El rescate de la banca española tiene un nombre propio: las cajas de ahorro.

Instituciones que en su origen fundaron la Iglesia Católica, sociedades de amigos y los conocidos montes de piedad, se convirtieron en bancos gigantes sin accionistas, pero capaces de pagar un aeropuerto o costear el fichaje de Cristiano Ronaldo.

Expertos e instituciones como el Fondo Monetario Internacional las señalan como principales culpables del agujero que llevó el sábado al gobierno español a pedir auxilio económico a la Unión Europea para sanear su sistema financiero, con un préstamo de hasta 100.000 millones de euros (125.000 millones de dólares).

"Las cajas se expusieron mucho al ladrillo", dijo Rafael Pampillón, economista del IE Business School. "Hubo una época en que las cajas daban mucho crédito y ese crédito se pagaba y generaba intereses, llevando a estas cajas a financiar obras faraónicas".

Agregó que "el pinchazo inmobiliario en el 2008 dejó a las entidades con una cartera de suelos, viviendas y promociones que no valían lo que se pagó por ellos".

"Creo que este rescate es el fin de las cajas de ahorro o de casi todas ellas en España", afirmó.

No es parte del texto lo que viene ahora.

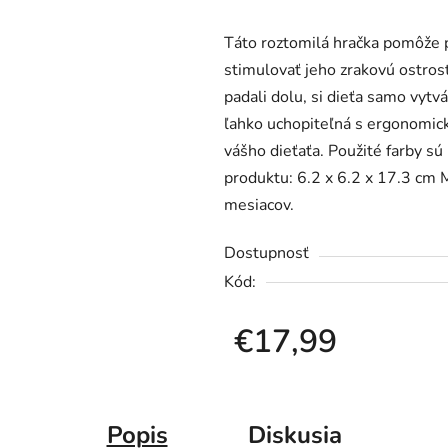
produktu
Táto roztomilá hračka pomôže 
je
stimulovať jeho zrakovú ostrosť
0,0
padali dolu, si dieťa samo vytv
z
ľahko uchopiteľná s ergonomick
5
vášho dieťaťa. Použité farby s
hviezdičiek.
produktu: 6.2 x 6.2 x 17.3 cm M
mesiacov.
Dostupnosť
Kód:
€17,99
Jednotková cena:
Popis
Diskusia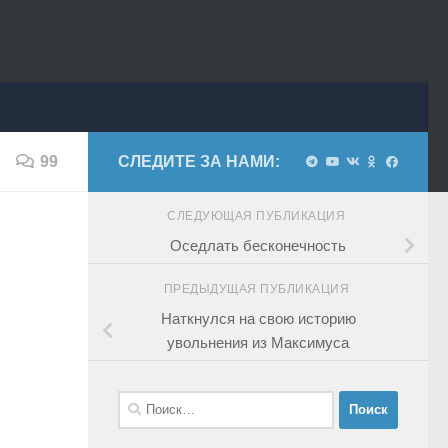
99
СЛЕДИТЕ ЗА НАМИ:
СЛЕДУЮЩАЯ ПУБЛИКАЦИЯ
Оседлать бесконечность
ПРЕДЫДУЩАЯ ПУБЛИКАЦИЯ
Наткнулся на свою историю
увольнения из Максимуса
Найти: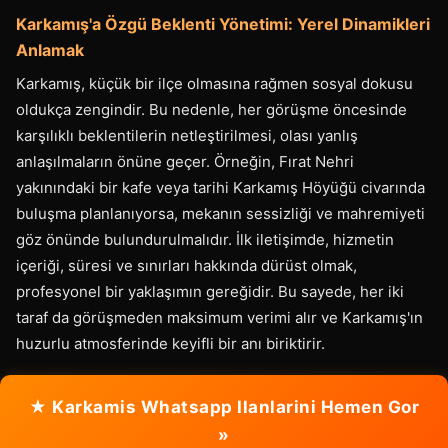
Karkamış'a Özgü Beklenti Yönetimi: Yerel Dinamikleri
Anlamak
Karkamış, küçük bir ilçe olmasına rağmen sosyal dokusu
oldukça zengindir. Bu nedenle, her görüşme öncesinde
karşılıklı beklentilerin netleştirilmesi, olası yanlış
anlaşılmaların önüne geçer. Örneğin, Fırat Nehri
yakınındaki bir kafe veya tarihi Karkamış Höyüğü civarında
buluşma planlanıyorsa, mekanın sessizliği ve mahremiyeti
göz önünde bulundurulmalıdır. İlk iletişimde, hizmetin
içeriği, süresi ve sınırları hakkında dürüst olmak,
profesyonel bir yaklaşımın gereğidir. Bu sayede, her iki
taraf da görüşmeden maksimum verimi alır ve Karkamış'ın
huzurlu atmosferinde keyifli bir anı biriktirir.
★ Karkamis Whatsapp Ilanlarini Hemen Gor
»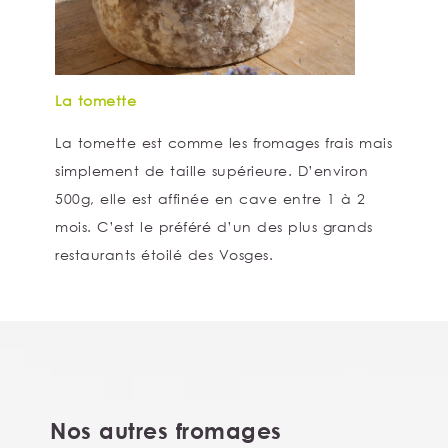
La tomette
La tomette est comme les fromages frais mais
simplement de taille supérieure. D’environ
500g, elle est affinée en cave entre 1 à 2
mois. C’est le préféré d’un des plus grands
restaurants étoilé des Vosges.
Nos autres fromages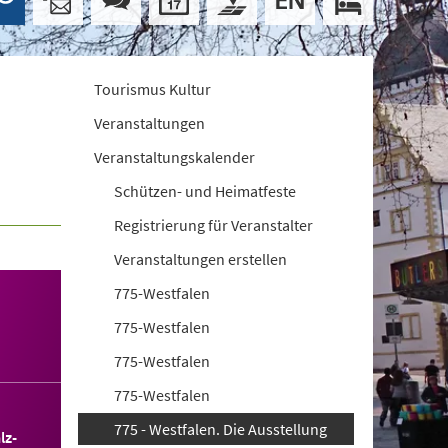
Tourismus Kultur
Veranstaltungen
Veranstaltungskalender
Schützen- und Heimatfeste
Registrierung für Veranstalter
Veranstaltungen erstellen
775-Westfalen
775-Westfalen
775-Westfalen
775-Westfalen
775 - Westfalen. Die Ausstellung
lz-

Las cajas de ahorro son herederas de los montes de piedad, pequeñas casas de empeño para gente sin recursos que surgieron en el siglo XV a iniciativa de la Iglesia Católica como método para combatir la usura.

Con el paso del tiempo, sociedades de amigos del país imitaron el modelo como prestamistas y en el siglo XIX nacieron las cajas.

"Eran instituciones sin ánimo de lucro, que guardaban el dinero de la gente y prestaban de forma razonable a gente conocida de la ciudad, del pueblo de la provincia", explicó Pampillón. "Eran cajas provinciales que se manejaban en una dimensión pequeña y que conocían bien a quien prestaban el dinero".

En los años 80, el gobierno de Felipe González reguló el marco legal de las cajas de ahorro. A diferencia de los bancos, no cotizaban en Bolsa y no tenían accionistas y se les otorgó un carácter de fundaciones, que les obligaba a destinar parte de sus dividendos a fines sociales y a tener representación política en su consejo de administración.

"La ley de cajas repartió la participación. El ente fundador se mantenía en el consejo de administración, pero el resto se repartía entre los poderes públicos: gobiernos regionales, sindicatos", señaló Pampillón. "Todo eso se convierte en que los poderes públicos y los partido políticos tomaban las decisiones en las cajas; nada que ver con los bancos, que cotizan en bolsa y están sujetos a regulación".

La entrada de España en el euro en 2002 dio inicio a una época de desarrollo económico sin precedentes en el país ibérico, pero excesivamente dependiente de la construcción.

Las cajas jugaron un rol importante la llamada década del "milagro español". Casi todas abandonaron su ámbito local y se expandieron por todo el país y parte del extranjero, sobre todo en Latinoamérica, financiando obra pública, suelo y promociones de vivienda con créditos multimillonarios.

"Estas cajas estaban gestionadas por políticos. Eran bancos sin capital, sin propietario, que empezaron a convertirse en bancos y empezaron a extenderse por toda España", aseguró. "Cada una de las 17 autonomías tenía su caja, que usaba para financiar sus proyectos: puertos, aeropuertos, carreteras, etc.".

En época de bonanza, Caja Madrid, hoy parte de la nacionalizada Bankia, no dudó en prestar al Real Madrid el dinero necesario para el fichaje del astro portugués Cristiano Ronaldo.

Pero la crisis internacional del 2008 precipitó el colapso inmobiliario en España. Mientras grandes bancos como el Santander, el BBVA y otros lograban capear el temporal, las cajas se encontraron en un callejón sin salida, con un volumen de créditos ligados a la construcción que valían menos de lo que decían sus balances.

"Hubo un error de diagnóstico entonces, porque se pensó que era una desaceleración, que los precios de la vivienda volverían a subir. Se equivocaron", añadió.

El gobierno socialista de José Luis Rodríguez Zapatero intentó frenar la sangría en el sector e impulsó una política fusiones con ayuda de dinero público, que obligaba a las cajas a unirse y transformar sus actividades en un negocio de banca convencional.

Tampoco resultó.

Cuatro años después del estallido de la crisis internacional en Estados Unidos, siete de los ocho bancos nacionalizados en España fueron de los surgidos de fusiones entre cajas de ahorros. Entre ellos Bankia, liderado por Caja Madrid, cuyo agujero reconocido de 23.900 millones de dólares disparó la desconfianza en el sistema bancario español y abocó el país al rescate.